Having answers to these questions can help start everyone out on the same page.

Strategy 3: Look beyond what you’d typically buy

Collage of a person scrolling house listings on their tablet.

Lastly, it’s essential to stay open-minded when buying property. While having a specific vision of your perfect forever home is helpful (especially when you run a property through an inspection checklist), you may overlook good opportunities for the sake of your dream. 

Instead, widen your perspective. Start with a “must-have” list (limit it to five essential features), then put the rest in a “would-be-nice-to-have” list. Renovations go in the second list, nonnegotiables the first. 

Doing this could mean honing in on something that’s smaller than you had initially hoped (a unit instead of a house), or in an area that’s further out than you would like, so long as it’s comfortably within your budget.

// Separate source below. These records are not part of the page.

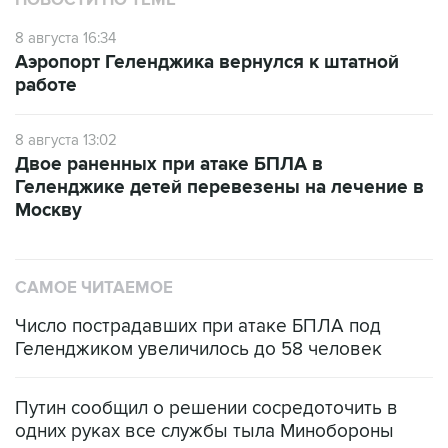
НОВОСТИ ПО ТЕМЕ
8 августа 16:34
Аэропорт Геленджика вернулся к штатной
работе
8 августа 13:02
Двое раненных при атаке БПЛА в
Геленджике детей перевезены на лечение в
Москву
САМОЕ ЧИТАЕМОЕ
Число пострадавших при атаке БПЛА под
Геленджиком увеличилось до 58 человек
Путин сообщил о решении сосредоточить в
одних руках все службы тыла Минобороны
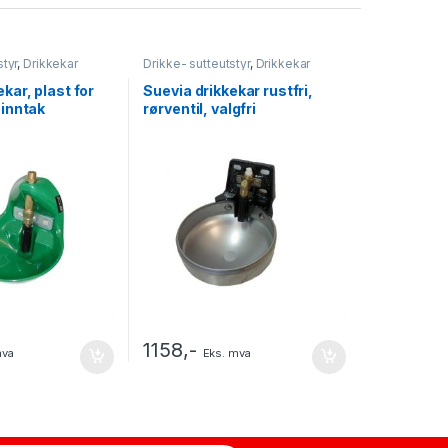
styr
,
Drikkekar
Drikke- sutteutstyr
,
Drikkekar
kar, plast for
Suevia drikkekar rustfri,
pinntak
rørventil, valgfri
topp/bunninntak
1158
,-
mva
Eks. mva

For some, it might help to remember that your first home likely won’t be your forever home, so it doesn’t have to tick every item on your wish list. Buying a manageable, cost-effective, if imperfect, property and selling it later is okay. What’s more important is getting your foot on the ladder and setting yourself up for financial security down the track.

This isn’t to say you should settle for a fixer-upper that won’t suit your needs (a bad investment is still a bad investment). It’s more about managing expectations and embracing the process.

Ready to get started? Compare low interest rate home loans below.